▶ What the task asks
Copy, without any change, the lines from the one that holds "middle mcp: (154, 118)" through the final line of the material below.

____

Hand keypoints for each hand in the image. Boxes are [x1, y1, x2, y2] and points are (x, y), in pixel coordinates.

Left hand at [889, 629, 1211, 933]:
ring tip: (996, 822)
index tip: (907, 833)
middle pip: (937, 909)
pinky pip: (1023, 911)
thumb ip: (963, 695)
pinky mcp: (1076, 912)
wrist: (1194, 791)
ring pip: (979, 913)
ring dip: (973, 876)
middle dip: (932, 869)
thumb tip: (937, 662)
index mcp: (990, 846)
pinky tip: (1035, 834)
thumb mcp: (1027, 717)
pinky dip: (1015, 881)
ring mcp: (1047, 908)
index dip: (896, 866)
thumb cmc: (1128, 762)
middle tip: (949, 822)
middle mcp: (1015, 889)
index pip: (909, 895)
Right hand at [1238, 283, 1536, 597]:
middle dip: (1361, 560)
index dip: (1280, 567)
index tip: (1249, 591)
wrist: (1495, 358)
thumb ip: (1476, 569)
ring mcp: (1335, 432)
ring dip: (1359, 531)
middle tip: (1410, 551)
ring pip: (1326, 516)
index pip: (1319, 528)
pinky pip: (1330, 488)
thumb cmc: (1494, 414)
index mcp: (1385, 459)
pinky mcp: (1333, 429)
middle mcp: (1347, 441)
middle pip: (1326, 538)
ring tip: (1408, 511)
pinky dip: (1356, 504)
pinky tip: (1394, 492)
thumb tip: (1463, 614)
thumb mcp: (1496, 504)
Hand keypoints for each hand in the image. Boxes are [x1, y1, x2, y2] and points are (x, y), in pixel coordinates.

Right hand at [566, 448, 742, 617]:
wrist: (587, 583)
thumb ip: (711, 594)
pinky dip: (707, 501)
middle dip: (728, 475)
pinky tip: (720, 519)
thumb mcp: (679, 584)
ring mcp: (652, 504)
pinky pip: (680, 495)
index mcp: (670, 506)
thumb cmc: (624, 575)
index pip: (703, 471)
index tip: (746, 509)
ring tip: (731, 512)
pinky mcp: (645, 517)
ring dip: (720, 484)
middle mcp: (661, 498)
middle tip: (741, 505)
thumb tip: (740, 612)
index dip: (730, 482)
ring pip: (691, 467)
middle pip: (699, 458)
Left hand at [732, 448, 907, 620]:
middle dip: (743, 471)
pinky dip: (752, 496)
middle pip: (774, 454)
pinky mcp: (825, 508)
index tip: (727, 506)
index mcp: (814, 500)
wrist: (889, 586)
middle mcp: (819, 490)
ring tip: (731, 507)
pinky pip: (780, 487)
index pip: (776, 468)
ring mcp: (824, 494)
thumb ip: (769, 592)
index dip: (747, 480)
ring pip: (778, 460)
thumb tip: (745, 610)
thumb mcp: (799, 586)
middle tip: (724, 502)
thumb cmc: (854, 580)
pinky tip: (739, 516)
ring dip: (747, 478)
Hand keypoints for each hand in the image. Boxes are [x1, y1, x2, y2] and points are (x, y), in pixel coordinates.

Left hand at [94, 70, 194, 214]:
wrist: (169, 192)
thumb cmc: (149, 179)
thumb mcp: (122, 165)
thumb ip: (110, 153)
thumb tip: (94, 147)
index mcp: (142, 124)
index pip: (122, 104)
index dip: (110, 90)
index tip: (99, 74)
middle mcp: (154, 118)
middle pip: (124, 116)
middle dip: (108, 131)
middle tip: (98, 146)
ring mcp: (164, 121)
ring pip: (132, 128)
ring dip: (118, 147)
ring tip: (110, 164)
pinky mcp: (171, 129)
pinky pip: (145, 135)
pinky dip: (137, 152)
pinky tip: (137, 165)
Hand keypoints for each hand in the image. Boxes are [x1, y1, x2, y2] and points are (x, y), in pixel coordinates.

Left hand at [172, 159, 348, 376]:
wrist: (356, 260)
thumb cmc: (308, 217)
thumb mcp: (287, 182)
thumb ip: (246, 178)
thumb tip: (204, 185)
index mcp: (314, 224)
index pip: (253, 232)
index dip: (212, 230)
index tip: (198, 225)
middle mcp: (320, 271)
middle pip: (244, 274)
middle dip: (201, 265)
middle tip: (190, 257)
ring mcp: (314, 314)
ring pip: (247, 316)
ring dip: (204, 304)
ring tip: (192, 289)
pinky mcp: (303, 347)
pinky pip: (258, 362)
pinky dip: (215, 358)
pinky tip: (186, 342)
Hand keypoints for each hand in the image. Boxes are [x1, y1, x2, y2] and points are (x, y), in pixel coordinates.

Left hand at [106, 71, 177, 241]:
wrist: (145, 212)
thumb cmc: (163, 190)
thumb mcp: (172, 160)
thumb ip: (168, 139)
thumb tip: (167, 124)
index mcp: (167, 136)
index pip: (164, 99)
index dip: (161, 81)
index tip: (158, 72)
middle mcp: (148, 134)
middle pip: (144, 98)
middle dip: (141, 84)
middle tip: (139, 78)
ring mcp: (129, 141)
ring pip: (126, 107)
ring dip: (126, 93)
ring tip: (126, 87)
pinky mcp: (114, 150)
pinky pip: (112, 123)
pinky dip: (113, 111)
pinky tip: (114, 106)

____

▶ Your response
middle mcp: (154, 118)
middle pip: (124, 116)
middle dip: (108, 131)
middle tip: (98, 146)
ring mcp: (164, 121)
ring pip: (132, 128)
ring dip: (118, 147)
ring tip: (110, 164)
pinky mcp: (171, 129)
pinky pip: (145, 135)
pinky dip: (137, 152)
pinky tip: (137, 165)
Hand keypoints for each hand in the image. Boxes are [x1, y1, x2, y2] and points are (x, y), in pixel coordinates.

Left hand at [172, 159, 348, 376]:
wrist: (356, 260)
thumb cmc: (308, 217)
thumb mcp: (287, 182)
thumb ip: (246, 178)
thumb tip: (204, 185)
index mcp: (314, 224)
index pip: (253, 232)
index dip: (212, 230)
index tip: (198, 225)
middle mcp: (320, 271)
middle pip: (244, 274)
middle dip: (201, 265)
middle tip: (190, 257)
ring mcp: (314, 314)
ring pip: (247, 316)
ring dip: (204, 304)
ring tip: (192, 289)
pinky mcp: (303, 347)
pinky pip: (258, 362)
pinky dip: (215, 358)
pinky tip: (186, 342)
Hand keypoints for each hand in the image. Boxes are [x1, y1, x2, y2] and points are (x, y), in pixel coordinates.

Left hand at [106, 71, 177, 241]:
wrist: (145, 212)
thumb cmc: (163, 190)
thumb mcp: (172, 160)
thumb ip: (168, 139)
thumb tip: (167, 124)
index mcp: (167, 136)
index pip: (164, 99)
index dip: (161, 81)
index tip: (158, 72)
middle mcp: (148, 134)
middle pip: (144, 98)
middle dip: (141, 84)
middle tip: (139, 78)
ring mcp: (129, 141)
ring pip: (126, 107)
ring dip: (126, 93)
ring tip: (126, 87)
pinky mcp: (114, 150)
pinky pip: (112, 123)
pinky dip: (113, 111)
pinky tip: (114, 106)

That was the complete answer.